Join us May 24 for the next installment in our Space on Screen series, featuring the documentary, “For All Mankind.”
Tickets are $8 for the public and $5 for members. There is limited seating for these events, so get your tickets today.
“There’s a total and complete silence in that beautiful view and the realization, of course, that you’re going 25,000 miles an hour.”
Experience the Apollo missions like the astronauts who flew aboard them with this visually compelling documentary. Hear stories and commentary straight from the Apollo astronauts themselves, woven amongst original Apollo film.
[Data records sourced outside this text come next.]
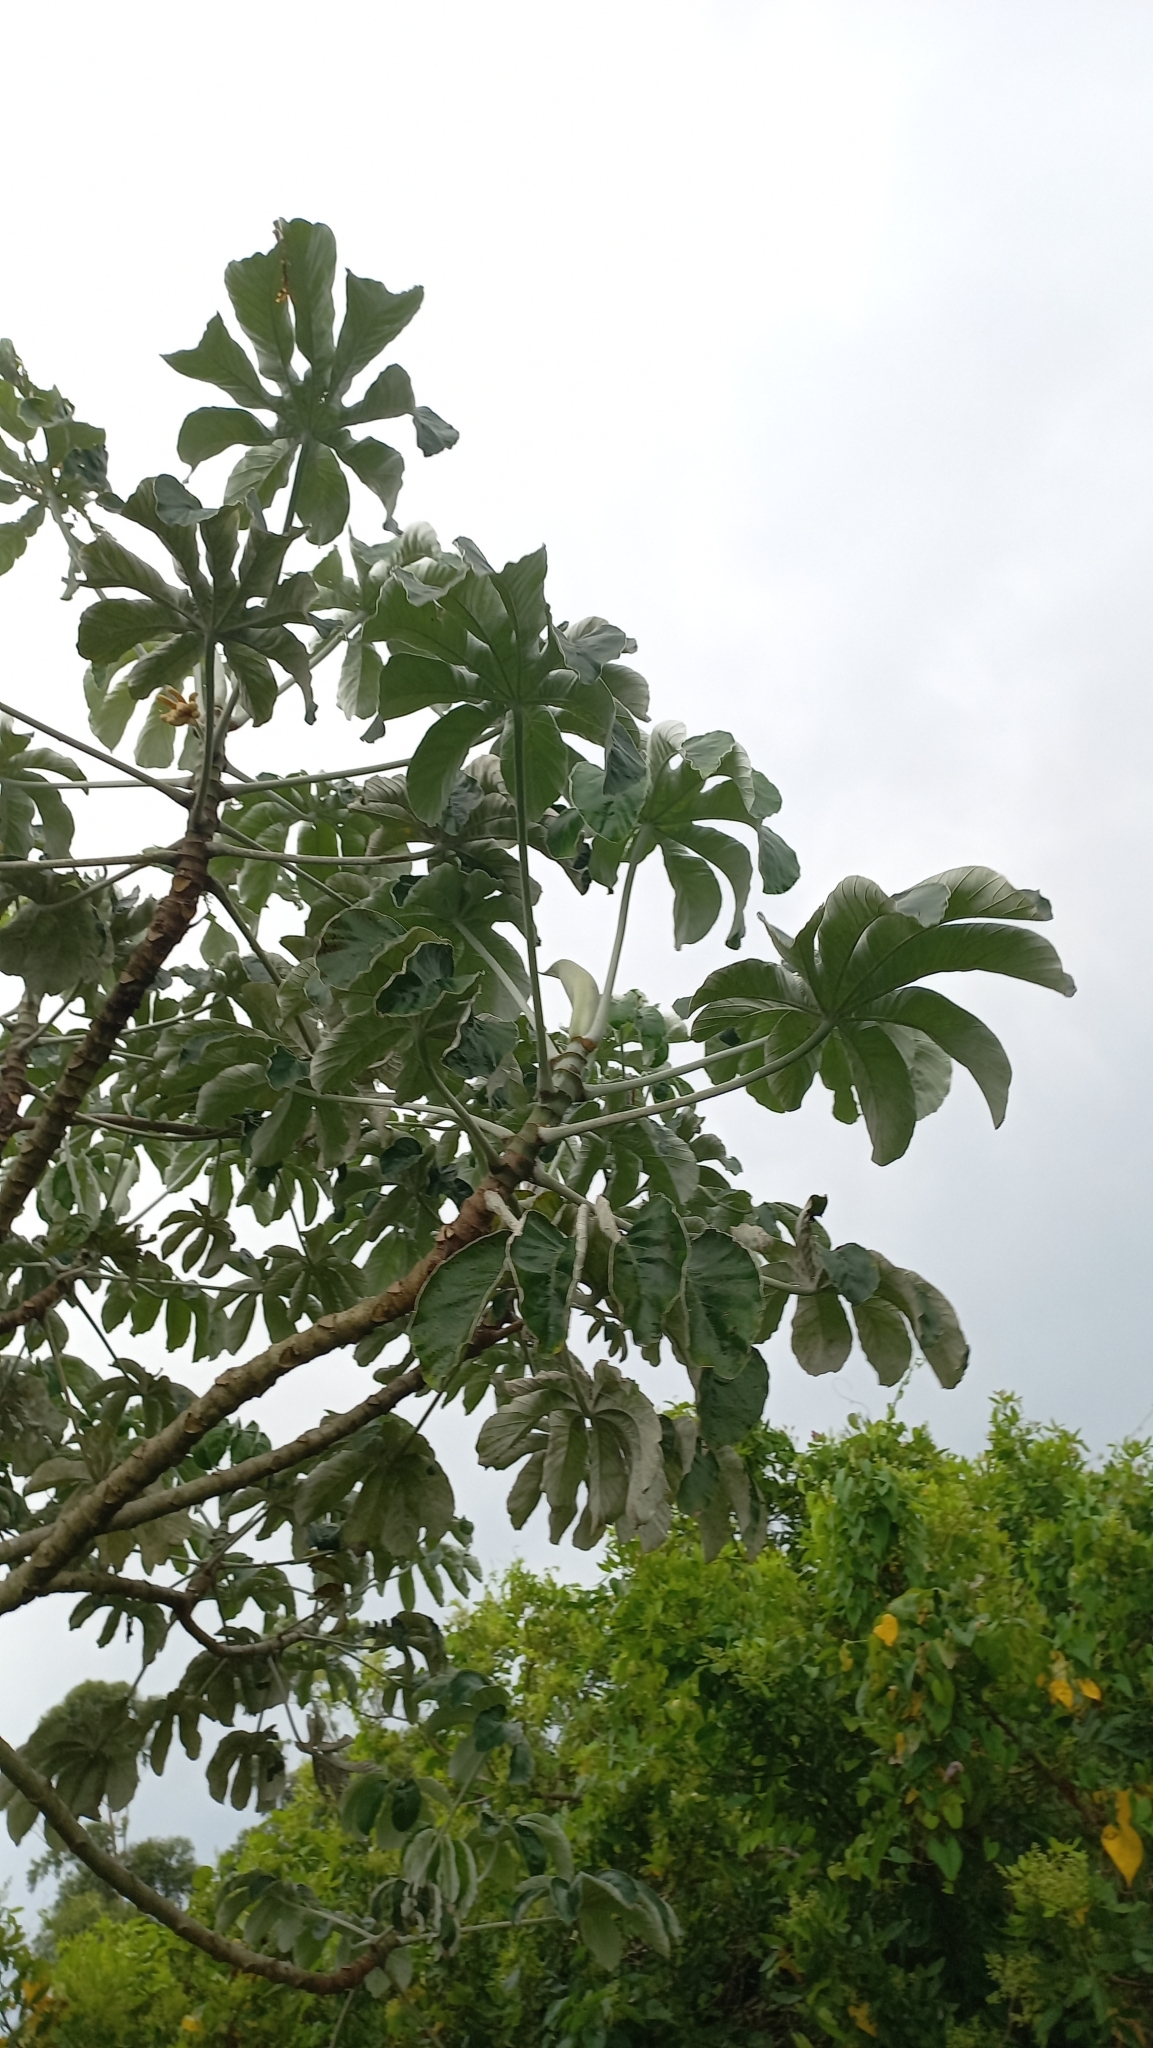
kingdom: Plantae
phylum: Tracheophyta
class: Magnoliopsida
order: Rosales
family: Urticaceae
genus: Cecropia
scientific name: Cecropia pachystachya
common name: Ambay pumpwood
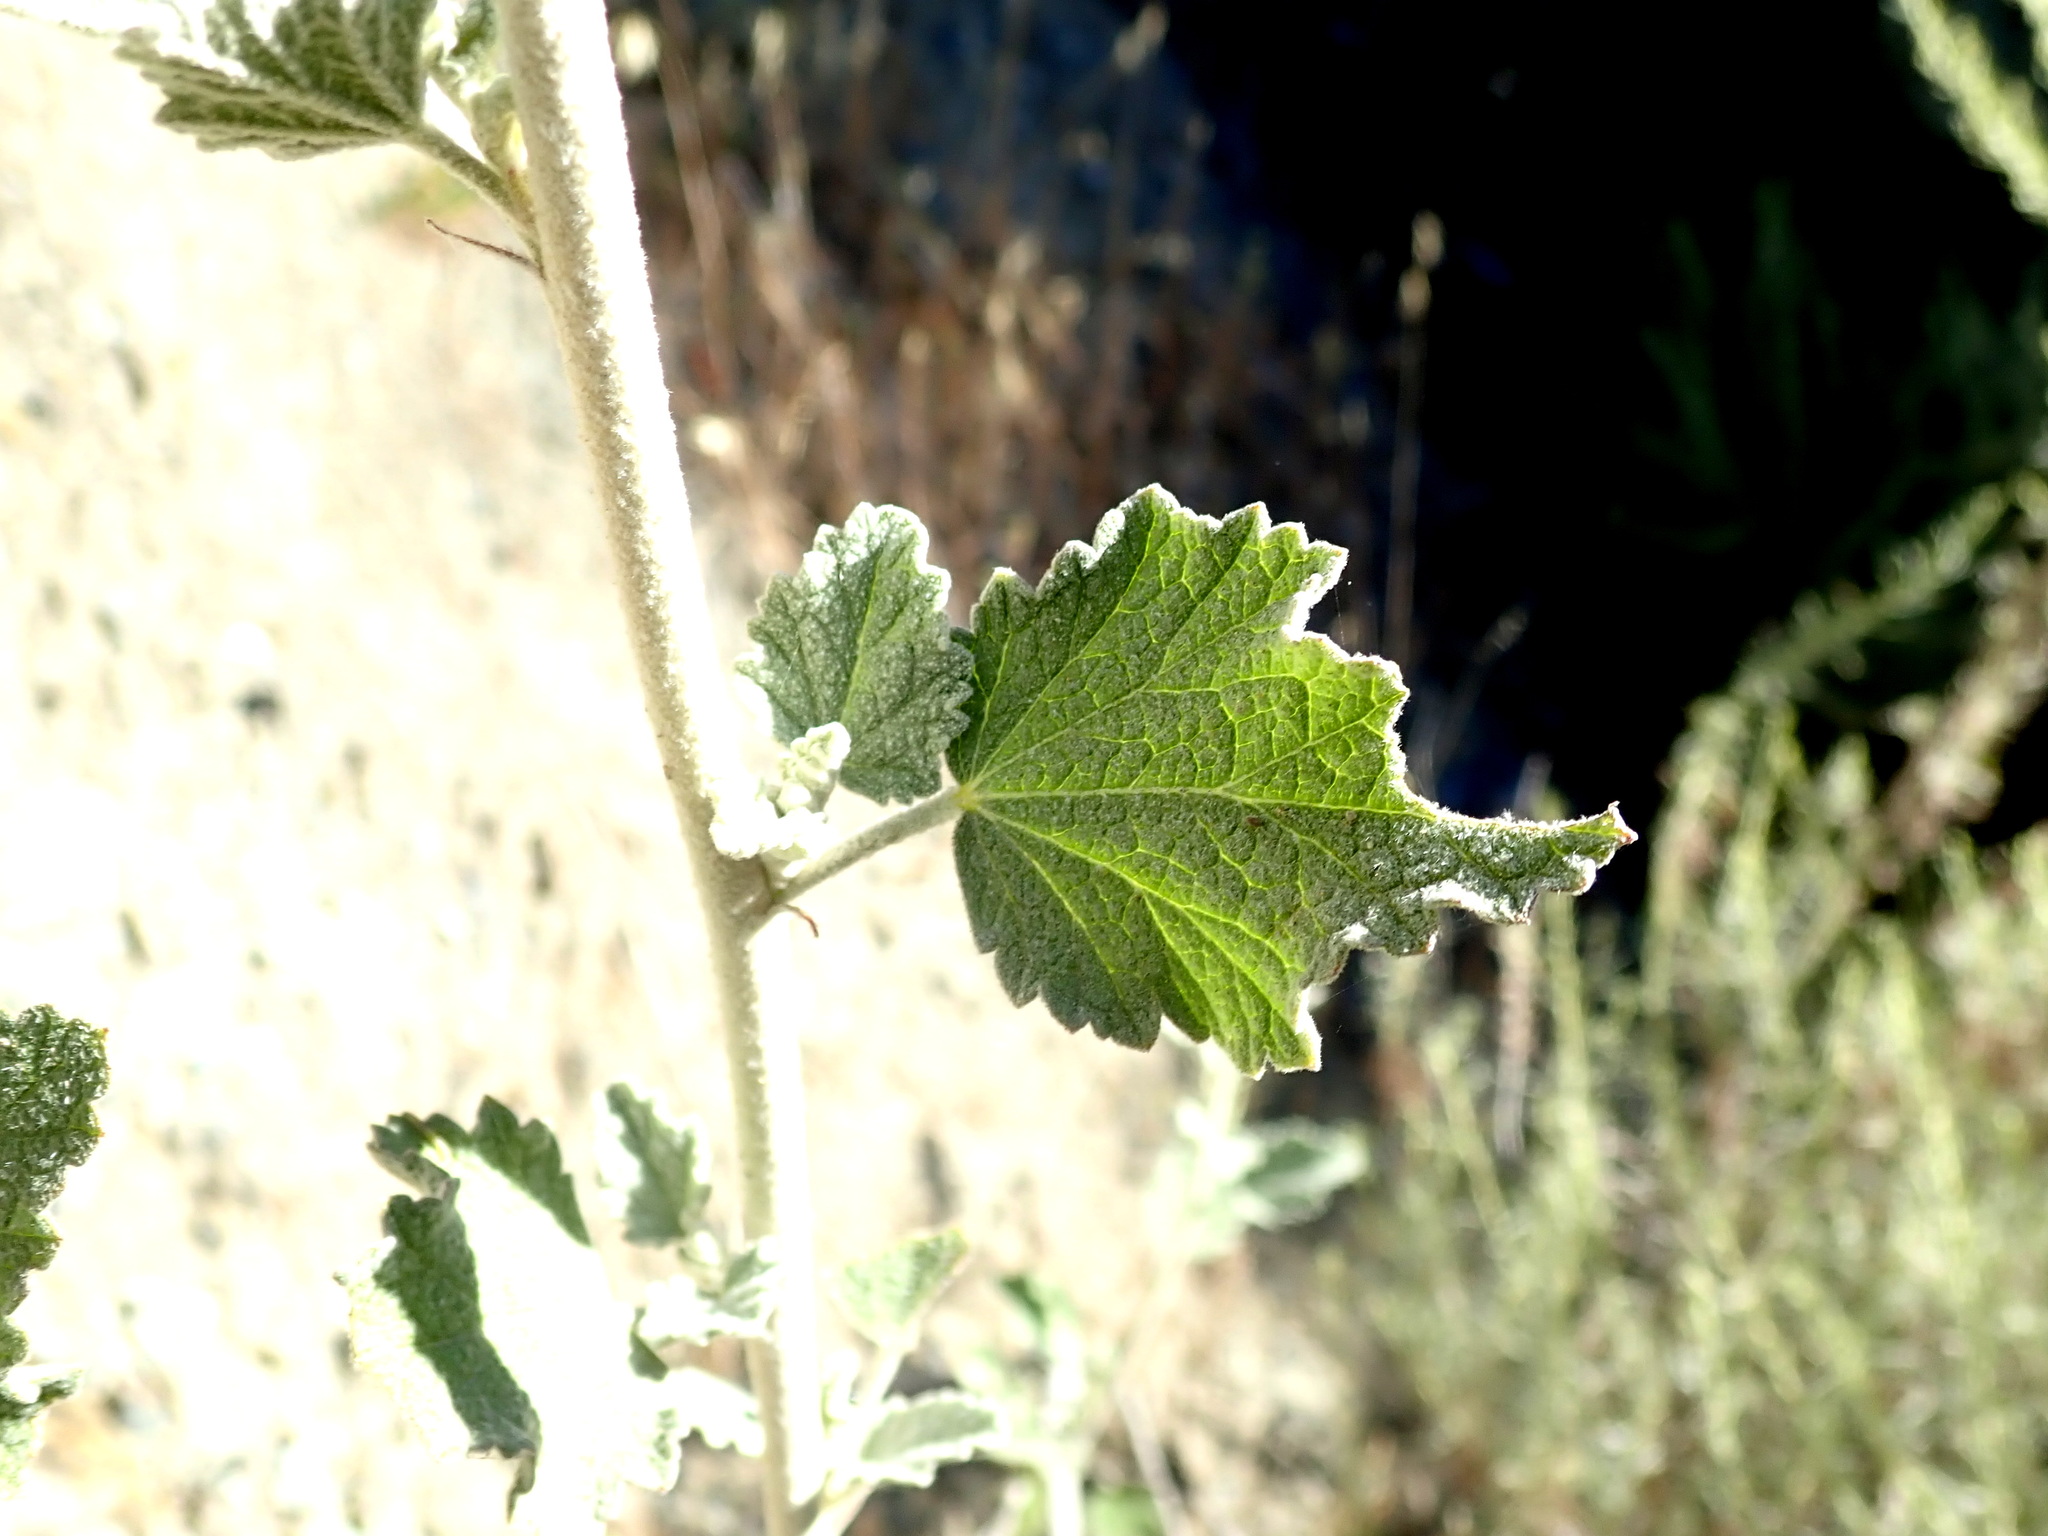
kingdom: Plantae
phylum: Tracheophyta
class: Magnoliopsida
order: Malvales
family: Malvaceae
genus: Malacothamnus
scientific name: Malacothamnus fasciculatus
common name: Sant cruz island bush-mallow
In a labor of love, director Al Reinert went through more than six million feet of film to create this historic must-see motion picture that captures the raw emotions and experiences in the retelling of each moment. Relive history with this classic which chronicles the remarkable Apollo era in a way it has never before been done.
In a brisk 80 minutes, the documentary doesn’t overstay its welcome, but the director went through six million feet of film footage to reach that total.
Apollo astronauts providing commentary on the film include Jim Lovell, Michael Collins, Pete Conrad, Jack Swigert and Ken Mattingly.
The film’s title comes from President John Kennedy’s address at Rice University. Before he urged the American people to “choose to go to the Moon,” he said, “We set sail on this new sea because there is new knowledge to be gained and new rights to be won, and they must be won and used for all people.” The line was altered in the film, replacing the more inclusive “people” with “mankind,” cut from a different Kennedy speech.
The phrase also appears on the plaque left on the Moon by the Apollo 11 astronauts, which read in part, “We come in peace for all mankind.”
The movie was released in 1989, was nominated for the Best Documentary Academy Award and won both the Audience Award and the Grand Jury Prize at the Sundance Film Festival.
It earned $770,132 domestically after being released in nine theaters. It is the 228th highest-grossing documentary of all time.